Pour capter l’attention des collectionneurs asiatiques, Sotheby’s organise une exposition à la manière d’une grande galerie privée. Tout est à vendre dans l’exposition Panorama: Une nouvelle perspective (du 29 mars au 3 avril), en direct, sans passer par le jeu des enchères. L’exposition avance de solides arguments, promettant une sélection des artistes les plus originaux et les plus influents des 19ème et 20ème siècles et plus de 40 œuvres d’art moderne et contemporain d’une valeur de 200 millions de dollars. Le spectacle met à l’affiche quatre œuvres de Pablo PICASSO, une de Salvador DALI, deux de Marc CHAGALL, autant de de Joan MIRO, trois de Pierre BONNARD, mais aussi Mark ROTHKO et Willem DE KOONING, Alexander CALDER et Gerhard RICHTER. Des œuvres exceptionnelles et soigneusement sélectionnées pour répondre aux attentes de collectionneurs asiatiques fortunées, très en demande des meilleures signatures de l’art occidental. Quatre œuvres importantes de Picasso font également partie de cette exposition-vente : une Nature morte à la Guitare, un Homme à la pipe, une Femme à la robe verte et un Enfant jouant, Claude, des œuvres couvrant 40 années de création et d’une provenance impeccable, en direct de la petite fille de l’artiste, Marina Picasso.

A cela, Sotheby’s ajoute pas moins de 19 ventes aux enchères, organisées elles-aussi au Convention and Exhibition Centre de Hong Kong, entre le 30 mars et le 3 avril. Un marathon intense au cours duquel se vendront articles de luxe, vins « rares », « magnifiques » bijoux, montres « importantes », mais aussi des œuvres d’art moderne, contemporain (le 31 mars et le 1er avril) et asiatique. Ici encore, là sélection des œuvres est un travail de haute-couture visant à combler les attentes des grands collectionneurs venus de toute l’Asie. Sotheby’s mise sur les artistes les plus demandés et les plus cotés : Zao Wou-Ki, Chu Teh-Chun, Foujita, font partie du cortège et pas moins de sept œuvres de Sanyu sont présentées, dont deux sont attendues à plus de trois millions de dollars chacune (Nu Endormi et Léopard rose, lors de la Modern Art Evening Sale du 31 mars). S’en suit la vacation contemporaine, incluant les pionniers du groupe Gutai, des artistes chinois, japonais et coréens de premier plan, ainsi que de précieuses signatures occidentales telles que Lucio Fontana, Jean Dubuffet, Roy Lichtenstein, Gerhard Richter, dans une gamme de prix allant de 100 000 à 4m$.

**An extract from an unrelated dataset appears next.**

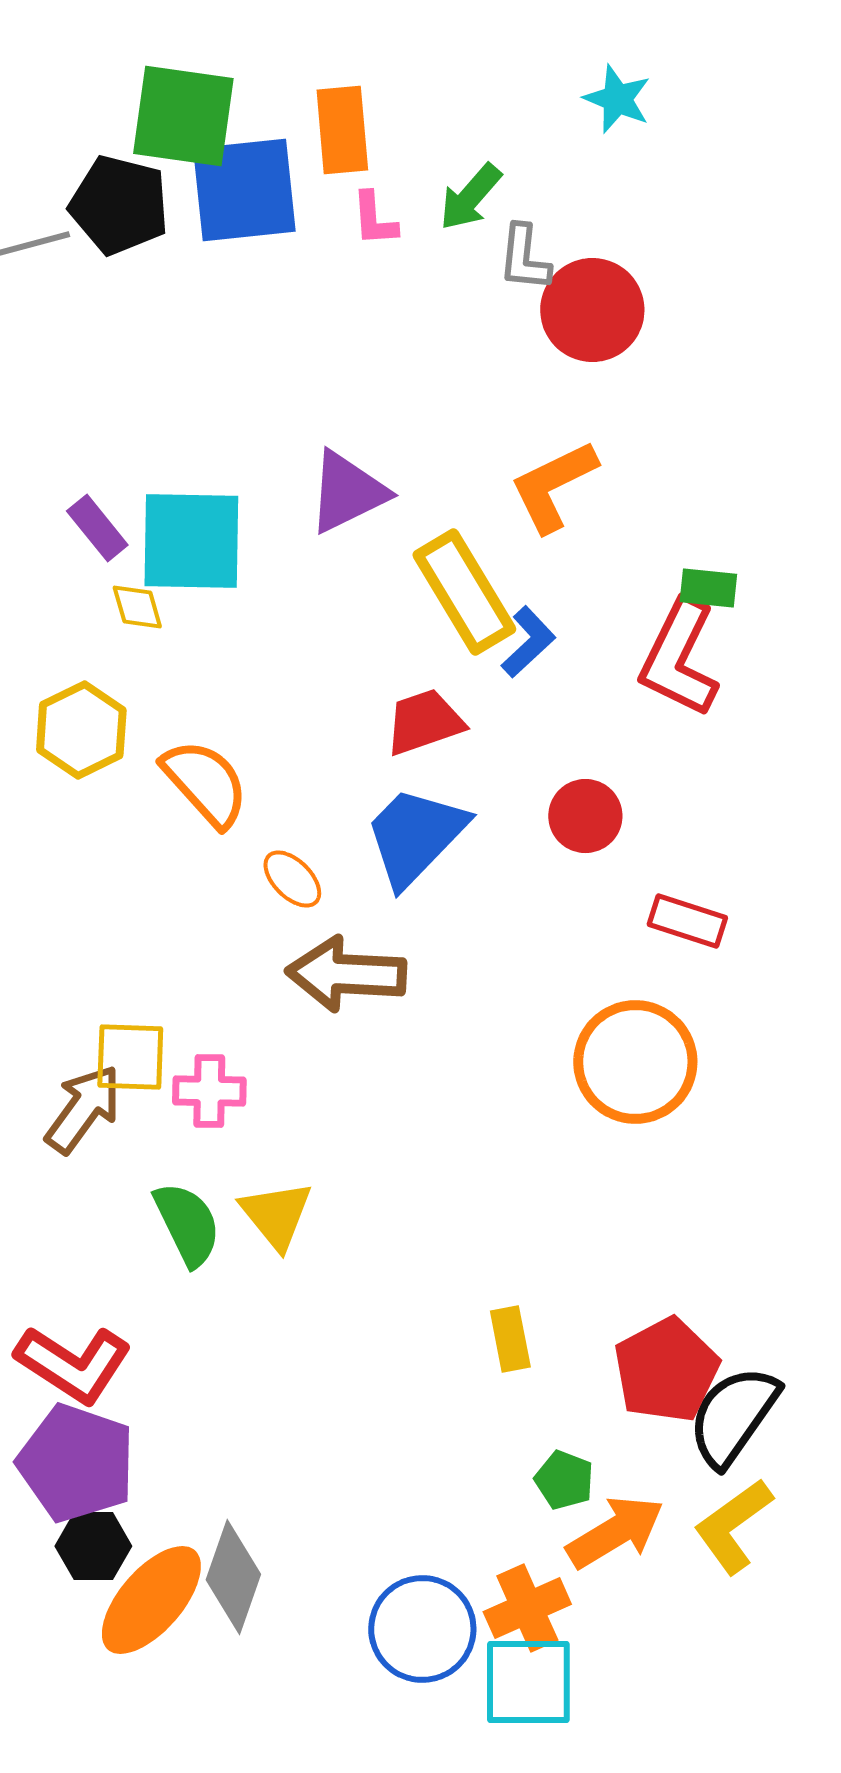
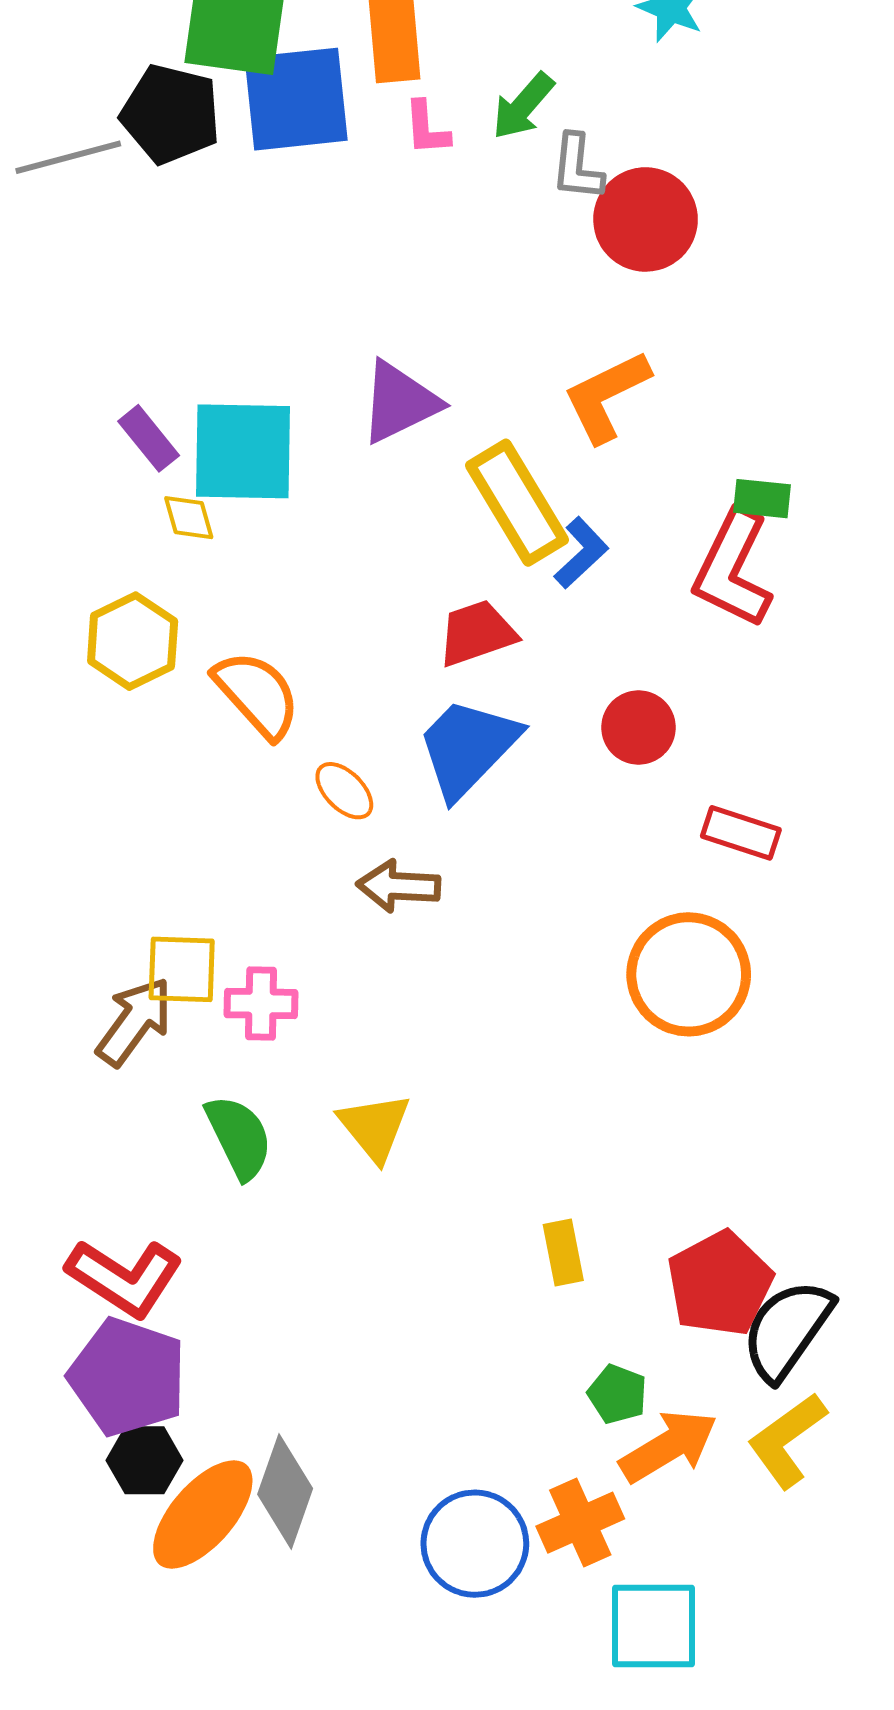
brown arrow: (346, 974) -> (399, 886), size x0.7
yellow triangle: (276, 1215) -> (374, 1127), moved
cyan square: (528, 1682) -> (654, 1626), moved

Le calendrier hongkongais de Christie’s se retrouve bien moins chargé sur cette période. La société consacre une seule vacation de 101 lots intitulée First Open (le 29 mars). Plutôt que de tenter de rivaliser avec la densité du calendrier de Sotheby’s, Christie’s adopte une stratégie bien distincte de sa concurrente, en ne proposant qu’un seule vacation et seulement une poignée d’oeuvres attendues à plus de 100 000 $. La société introduit sa vente en annonçant des œuvres « à partir de 3 000 $ », plutôt que d’axer sa communication sur des œuvres chères et très prestigieuses comme à l’accoutumé. Des estampes abordables à moins de 5 000 $ (de Warhol ou Foujita), de superbes dessins à moins de 10 000$ (de Foujita, Walasse Ting ou Key Hiraga), des œuvres plus imposantes annoncées entre 20 000 et 50 000 $ (Lee Ufan, CHU TEH-CHUN, YUN HYONG-KEUN) jusqu’à une abstraction bleue tardive (2006) de ZAO Wou-Ki attendue à plus de 500 000$ composent cette vente, elle-aussi calibrée pour séduire les collectionneurs asiatiques.